La théorie de la vitre brisée est une théorie établie et publiée en 1982 par George L. Kelling et James Q. Wilson. Elle analyse l’impact de la police sur le sentiment de sécurité, stipulant que ce n’est pas directement la délinquance qui génère un sentiment d’insécurité, mais le sentiment d’insécurité qui permet à la délinquance de s’installer.
Le tout s’appuie sur l’analogie suivante : Si vous laissez une vitre cassée sans la réparer sur un bâtiment, les autres vitres finiront immanquablement par être cassées. Le fait d’avoir laissé cette vitre non réparée cautionne l’idée qu’il n’est pas grave de briser les autres.
Mais alors, quel lien avec l’agilité ?
Cette théorie est finalement un appel à la rigueur. De la même manière qu’il n’est pas recommandé de laisser une vitre brisée ou une voiture brûlée dans votre quartier, faire des concessions, contourner des règles ou s’affranchir de certaines responsabilités peut largement nuire à l’équipe agile et à la qualité du delivery.
Si cette rigueur ne devrait pas être l'apanage d’un contexte agile, elle y tient une place de choix tant la responsabilisation des équipes est clé.
Quelques exemples de dérives à rapidement recadrer pour cultiver l’excellence au sein d’une équipe agile.
Développement logiciel et production de code.
Lorsque l'on développe professionnellement, le triptyque code, tests unitaires et documentation technique est à considérer comme atomique :
- Le code répond à un besoin.
- Les tests assurent l’adéquation au comportement attendu et garantissent la pérennité du développement produit.
- La documentation assure la pérennité de son entretien.
En dehors du cas très particulier du POC (Proof of Concept), à chaque fois qu’il a été accepté des concessions à cette règle d’atomicité, par manque d’expérience, par manque de compétence, ou suite à une pression, la qualité de la production s’est effondrée.
Management visuel
Les équipes agiles se reposent généralement sur un management visuel, qu’il soit physique ou virtuel. Immanquablement, lorsque l’on accepte que celui-ci ne soit pas consciencieusement entretenu, il finit par être considéré comme non-fiable et donc par être abandonné (ou mis sous perfusion par un.e Scrum Master zélé.e qui s’épuisera à pallier le manque d’implication de ses collègues…)
Règles et responsabilisation : fondamentaux d’une équipe “auto-organisée”
Si une équipe agile est une équipe auto-organisée, elle ne s’affranchit pas des règles pour autant.
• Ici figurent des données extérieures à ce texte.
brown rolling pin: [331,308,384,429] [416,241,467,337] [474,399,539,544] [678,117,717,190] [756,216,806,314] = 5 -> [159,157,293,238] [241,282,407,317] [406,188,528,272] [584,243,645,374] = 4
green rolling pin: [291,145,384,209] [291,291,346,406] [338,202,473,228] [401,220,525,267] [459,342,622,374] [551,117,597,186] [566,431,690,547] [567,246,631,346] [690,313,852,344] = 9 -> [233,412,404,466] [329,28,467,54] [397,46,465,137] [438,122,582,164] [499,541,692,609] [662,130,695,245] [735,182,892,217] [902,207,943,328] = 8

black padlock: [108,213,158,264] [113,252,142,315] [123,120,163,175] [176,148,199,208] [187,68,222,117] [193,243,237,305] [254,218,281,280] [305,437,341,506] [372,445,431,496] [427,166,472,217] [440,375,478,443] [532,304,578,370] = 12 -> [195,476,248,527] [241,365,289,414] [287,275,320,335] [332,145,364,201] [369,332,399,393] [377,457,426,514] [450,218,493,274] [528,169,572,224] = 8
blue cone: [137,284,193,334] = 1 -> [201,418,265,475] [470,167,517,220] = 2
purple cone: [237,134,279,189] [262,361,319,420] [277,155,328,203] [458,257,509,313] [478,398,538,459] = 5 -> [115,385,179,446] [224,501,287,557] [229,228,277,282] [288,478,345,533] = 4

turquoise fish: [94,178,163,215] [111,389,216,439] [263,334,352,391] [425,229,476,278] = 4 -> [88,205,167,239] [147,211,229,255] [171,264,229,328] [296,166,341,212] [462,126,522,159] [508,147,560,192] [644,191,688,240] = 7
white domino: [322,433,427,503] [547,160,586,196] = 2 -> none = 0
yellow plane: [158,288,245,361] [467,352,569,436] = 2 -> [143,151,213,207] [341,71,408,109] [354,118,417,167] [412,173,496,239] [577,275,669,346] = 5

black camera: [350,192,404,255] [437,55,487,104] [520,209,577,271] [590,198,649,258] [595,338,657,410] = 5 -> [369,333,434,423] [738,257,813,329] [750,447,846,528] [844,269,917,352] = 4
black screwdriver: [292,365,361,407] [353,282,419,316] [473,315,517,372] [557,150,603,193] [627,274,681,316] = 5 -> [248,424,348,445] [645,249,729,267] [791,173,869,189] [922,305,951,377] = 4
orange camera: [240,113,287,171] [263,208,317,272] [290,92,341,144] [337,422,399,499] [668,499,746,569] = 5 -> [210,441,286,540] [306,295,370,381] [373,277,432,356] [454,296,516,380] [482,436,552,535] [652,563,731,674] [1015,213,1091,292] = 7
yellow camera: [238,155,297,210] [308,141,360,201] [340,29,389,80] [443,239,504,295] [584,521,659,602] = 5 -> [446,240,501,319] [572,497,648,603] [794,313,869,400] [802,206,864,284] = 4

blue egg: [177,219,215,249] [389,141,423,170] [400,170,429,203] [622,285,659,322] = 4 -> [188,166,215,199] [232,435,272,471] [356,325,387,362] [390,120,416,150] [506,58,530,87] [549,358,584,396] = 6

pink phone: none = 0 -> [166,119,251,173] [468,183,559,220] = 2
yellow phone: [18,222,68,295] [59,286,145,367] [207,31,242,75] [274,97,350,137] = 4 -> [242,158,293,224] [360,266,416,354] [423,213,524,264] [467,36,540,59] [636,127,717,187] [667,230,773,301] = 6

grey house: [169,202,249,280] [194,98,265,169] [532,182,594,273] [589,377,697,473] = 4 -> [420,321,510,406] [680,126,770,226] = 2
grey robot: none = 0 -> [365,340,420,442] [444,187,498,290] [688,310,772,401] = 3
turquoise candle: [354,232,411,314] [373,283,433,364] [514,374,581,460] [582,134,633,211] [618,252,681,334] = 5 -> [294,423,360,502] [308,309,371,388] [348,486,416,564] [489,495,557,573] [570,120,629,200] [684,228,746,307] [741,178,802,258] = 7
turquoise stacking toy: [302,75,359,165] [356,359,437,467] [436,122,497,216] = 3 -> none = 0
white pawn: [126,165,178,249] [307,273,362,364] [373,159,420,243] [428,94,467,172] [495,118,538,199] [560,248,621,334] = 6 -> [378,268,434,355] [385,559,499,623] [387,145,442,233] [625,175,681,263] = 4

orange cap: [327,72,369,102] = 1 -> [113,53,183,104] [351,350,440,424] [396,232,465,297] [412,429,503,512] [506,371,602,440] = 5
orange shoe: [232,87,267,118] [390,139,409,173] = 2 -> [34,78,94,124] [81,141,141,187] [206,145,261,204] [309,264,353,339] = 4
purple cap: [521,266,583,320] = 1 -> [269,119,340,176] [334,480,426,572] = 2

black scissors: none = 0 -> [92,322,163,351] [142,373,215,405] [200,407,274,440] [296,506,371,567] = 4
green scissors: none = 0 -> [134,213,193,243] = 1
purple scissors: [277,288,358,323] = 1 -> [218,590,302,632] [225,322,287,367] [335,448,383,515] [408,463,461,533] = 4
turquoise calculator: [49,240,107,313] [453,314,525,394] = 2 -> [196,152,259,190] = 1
Simplement, il se trouve que les règles suivies par l’équipe sont déterminées par l’équipe elle-même. Les arrangements et contournements tolérés, ne serait-ce que par un seul membre, sont inévitablement destructeurs pour la dynamique d’équipe. Le sens au travail, la motivation et la qualité en sont les premiers à en pâtir.
Réunions, ateliers : ordre du jour et respect du timing.
Lors de la participation à une réunion ou un atelier, il est assez fréquent de ne pas respecter l’ordre du jour. Pire, il est même fréquent d’être invité à des points qui n’ont aucun ordre du jour annoncé. Les conséquences sont immédiates : digressions, désintérêt, non-atteinte des objectifs, appréhension quant à la pertinence des sessions de travail à venir et absentéisme…
Dans la même veine, le respect du timeboxing (temps prédéfini d’un événement) est clé. L’exemple le plus couramment rencontré est peut-être dans le déroulé de daily scrums (ou daily stand-ups). Ces points visent l’efficacité, doivent tenir en 15 minutes et respectent un cadre précis. Pour atteindre ses objectifs en un temps si court, il est indispensable que chacun ait conscience de son rôle et de l’impact d’un retard. Et pourquoi ne pas vous inspirer de SAFe et planifier des “Meet After” dans lesquels les sujets pourront être creusés, mais uniquement avec les personnes concernées ?
La théorie de la vitre brisée a connu un nouveau souffle dans les années 90 en servant de support à la politique du maire de New York (Rudy Giuliani) pour lutter contre la délinquance et la criminalité. Si les enjeux ne sont pas les mêmes au travail, il n’est pas rare d’être les témoins de dérives ou d’omissions. Aussi, s’appuyer sur cette théorie peut être utile à tout manager d’équipes agiles pour faire toucher du doigt l’impact de ces comportements. Rappelons par ailleurs que personne n'est à l'abri d'un écart et qu’il est toujours plus facile d'être vigilant collectivement.